EXERCISE GOAL:
Only the lines that hold "правильно" should be in the answer, each copied from the data below.

[Recorded data]
━━━━━━━━

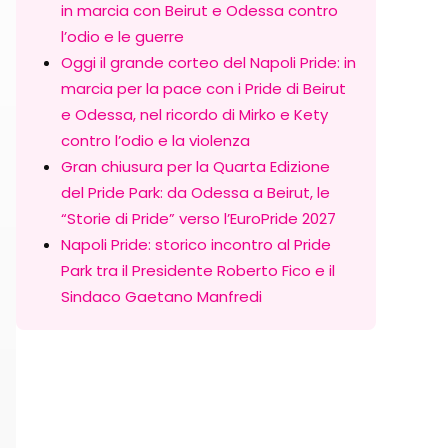
in marcia con Beirut e Odessa contro
l’odio e le guerre
Oggi il grande corteo del Napoli Pride: in
marcia per la pace con i Pride di Beirut
e Odessa, nel ricordo di Mirko e Kety
contro l’odio e la violenza
Gran chiusura per la Quarta Edizione
del Pride Park: da Odessa a Beirut, le
“Storie di Pride” verso l’EuroPride 2027
Napoli Pride: storico incontro al Pride
Park tra il Presidente Roberto Fico e il
Sindaco Gaetano Manfredi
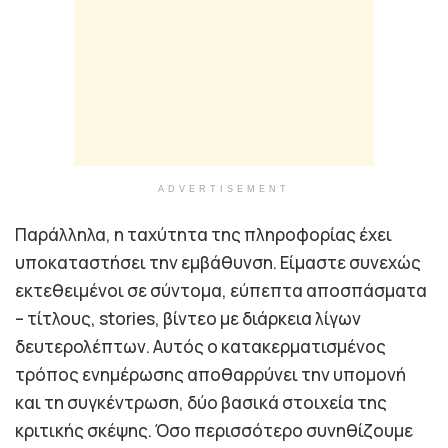
ADVERTISEMENT
Παράλληλα, η ταχύτητα της πληροφορίας έχει
υποκαταστήσει την εμβάθυνση. Είμαστε συνεχώς
εκτεθειμένοι σε σύντομα, εύπεπτα αποσπάσματα
– τίτλους, stories, βίντεο με διάρκεια λίγων
δευτερολέπτων. Αυτός ο κατακερματισμένος
τρόπος ενημέρωσης αποθαρρύνει την υπομονή
και τη συγκέντρωση, δύο βασικά στοιχεία της
κριτικής σκέψης. Όσο περισσότερο συνηθίζουμε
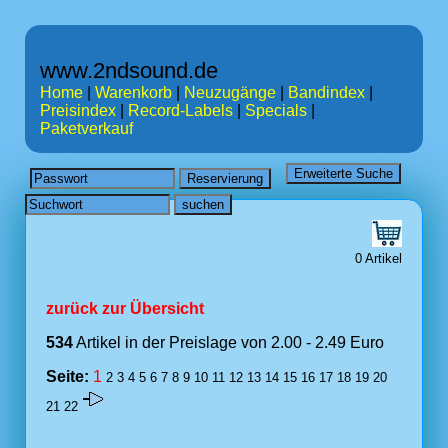
www.2ndsound.de
Home
|
Warenkorb
|
Neuzugänge
|
Bandindex
|
Preisindex
|
Record-Labels
|
Specials
|
Paketverkauf
0 Artikel
zurück zur Übersicht
534
Artikel in der Preislage von 2.00 - 2.49 Euro
Seite:
1
2
3
4
5
6
7
8
9
10
11
12
13
14
15
16
17
18
19
20
21
22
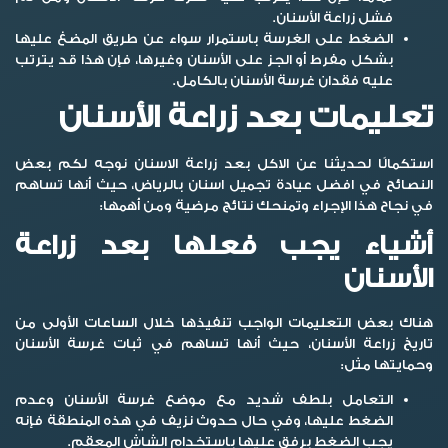
فشل زراعة الأسنان.
الضغط على الغرسة باستمرار سواء عن طريق المضغ عليها
بشكل مفرط أو الجز على الأسنان وغيرها، فإن هذا قد يترتب
عليه فقدان غرسة الأسنان بالكامل.
تعليمات بعد زراعة الأسنان
استكمالًا لحديثنا عن
الاكل بعد زراعة الاسنان
نوجه لكم بعض
النصائح في افضل عيادة تجميل اسنان بالرياض، حيث أنها تساهم
في نجاح هذا الإجراء وتمنحك نتائج مرضية ومن أهمها:
أشياء يجب فعلها بعد زراعة
الأسنان
هناك بعض التعليمات الواجب تنفيذها خلال الساعات الأولى من
تاريخ زراعة الأسنان، حيث أنها تساهم في ثبات غرسة الأسنان
وحمايتها مثل:
التعامل بلطف شديد مع موضع غرسة الأسنان وعدم
الضغط عليها، وفي حال حدوث نزيف في هذه المنطقة فإنه
يجب الضغط برفق عليها باستخدام الشاش المعقم.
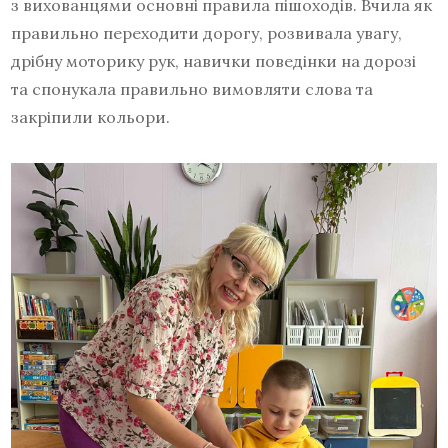
з вихованцями основні правила пішоходів. Вчила як
правильно переходити дорогу, розвивала увагу,
дрібну моторику рук, навички поведінки на дорозі
та спонукала правильно вимовляти слова та
закріпили кольори.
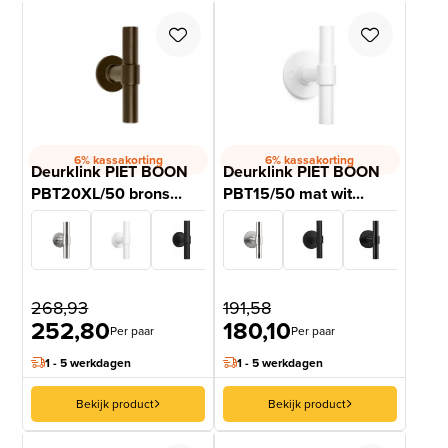
6% kassakorting
6% kassakorting
Deurklink PIET BOON
Deurklink PIET BOON
PBT20XL/50 brons...
PBT15/50 mat wit...
268,93
191,58
252,80
180,10
Per paar
Per paar
1 - 5 werkdagen
1 - 5 werkdagen
Bekijk product
Bekijk product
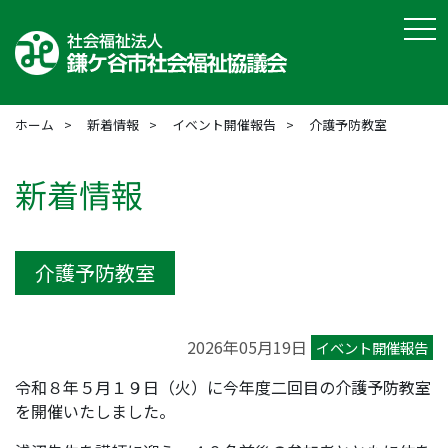
tog
ホーム
新着情報
イベント開催報告
介護予防教室
新着情報
介護予防教室
2026年05月19日
イベント開催報告
令和８年５月１９日（火）に今年度二回目の介護予防教室
を開催いたしました。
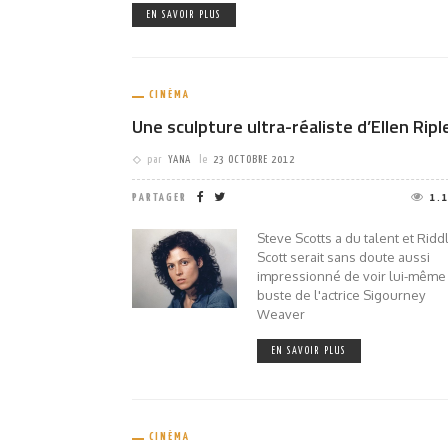
EN SAVOIR PLUS
CINÉMA
Une sculpture ultra-réaliste d’Ellen Ripl
par
YANA
le
23 OCTOBRE 2012
PARTAGER
1.
Steve Scotts a du talent et Ridd
Scott serait sans doute aussi
impressionné de voir lui-même
buste de l'actrice Sigourney
Weaver
EN SAVOIR PLUS
CINÉMA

━━━━━━━━

ANSWER:
правильно переходити дорогу, розвивала увагу,
та спонукала правильно вимовляти слова та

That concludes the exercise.